Stress in Adolescence 

Adolescence is also a time of huge stress.

In the past five years the number of teens arriving at emergency rooms with self-harming injuries has doubled. Sonia Lupien, of the Centre for Studies on Human Stress, uses the acronym NUTS as a way to remember when the stress response system gets turned on. Novelty, Unpredictability, Threat to ego, Sense of loss of control.
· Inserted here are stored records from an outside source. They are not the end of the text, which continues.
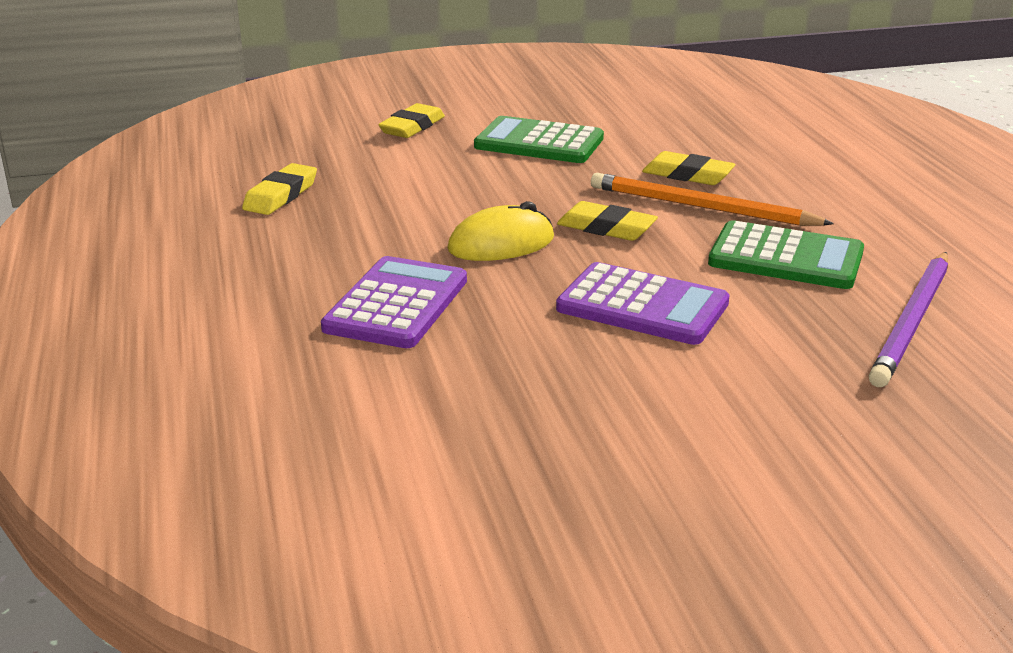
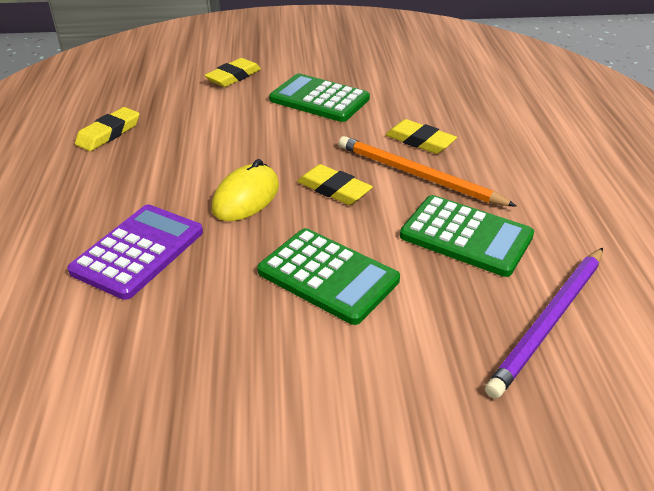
camera: 10 degrees right, 10 degrees up
(501, 244) = (246, 197): yellow mouse -> yellow mouse turned 45 degrees counterclockwise
(642, 306) = (328, 276): purple calculator -> green calculator

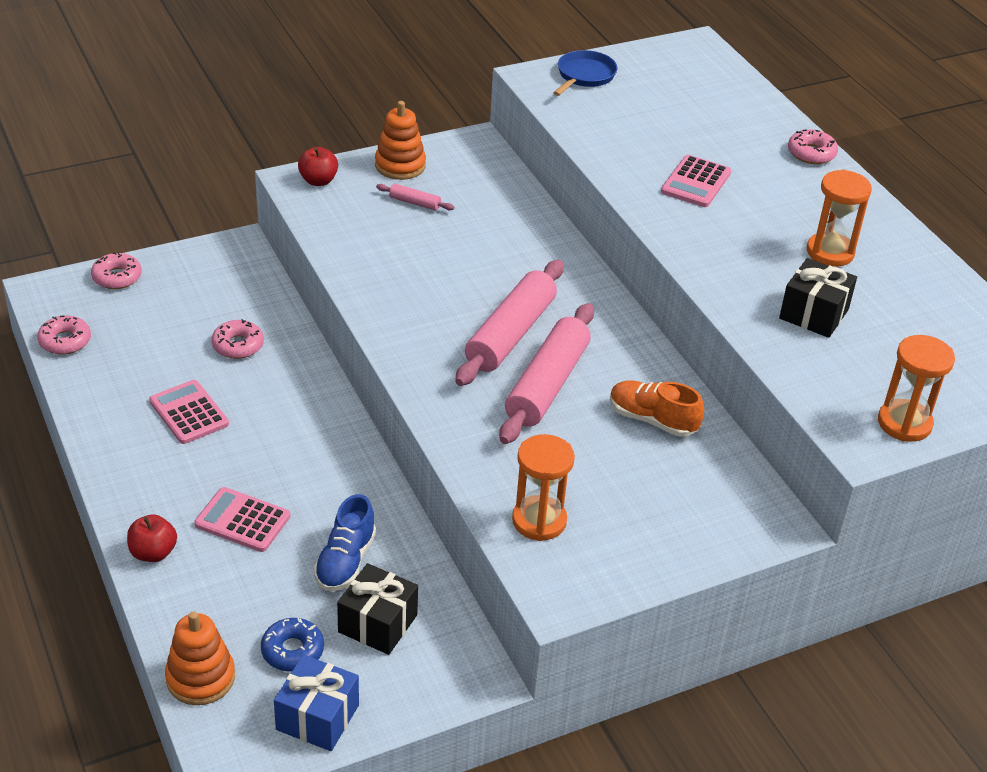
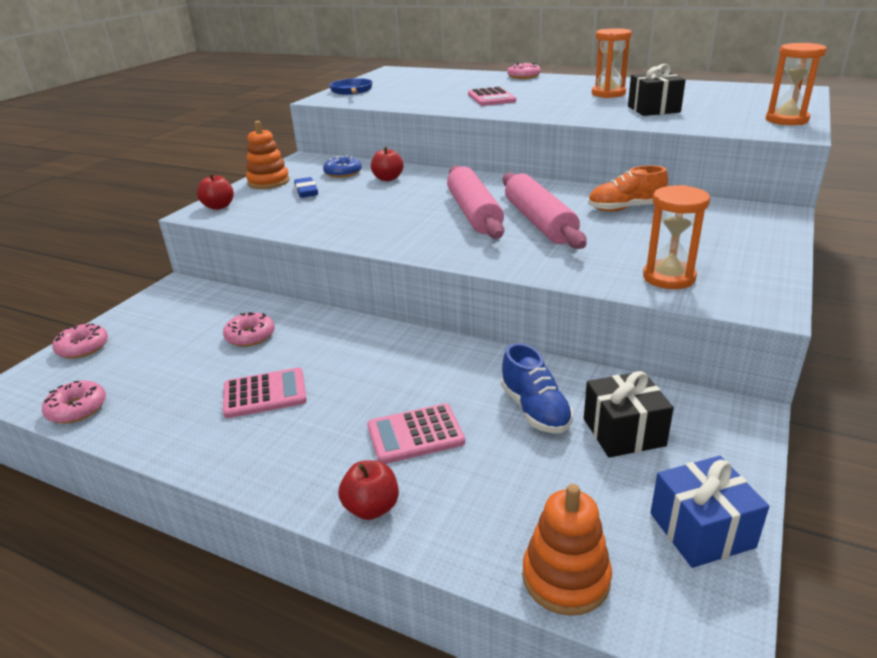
camera: 35 degrees left, 10 degrees down
(189, 413) = (265, 394): pink calculator -> pink calculator turned 150 degrees clockwise
(292, 651) = (600, 496): blue donut -> blue donut (343, 173)
(414, 203) = (306, 191): pink rolling pin -> blue eraser
(509, 229) = (388, 178): none -> red apple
All of the above aspects of adolescent brain development affect self-regulation. For example, when the brain is in a stressed state there is no passage of information to the prefrontal cortex where executive functions are controlled. This interferes with various cognitive abilities including planning and to making judgements.

What do adolescents need from adults?

New Zealand paediatrician, Dr. Peter Gluckman says adults confuse physical maturation with psychosocial maturation. We need to remember that teens are still a work in progress. We also need to remember that today’s adolescents are mismatched to the society where they live. Modern society is confusing to them. We also need to realize and accept that teens are becoming attached to their peer group. They’re drive to hang out with their friends is another biological drive that contributed to the survival of the human species. However, adolescents still need us. In fact, they need more of our time, not less. Our job is to help them as their brain continues to grow and make new connections. Eventually, with lots of support and repetition, they get it. Our mantra should be progress, not perfection.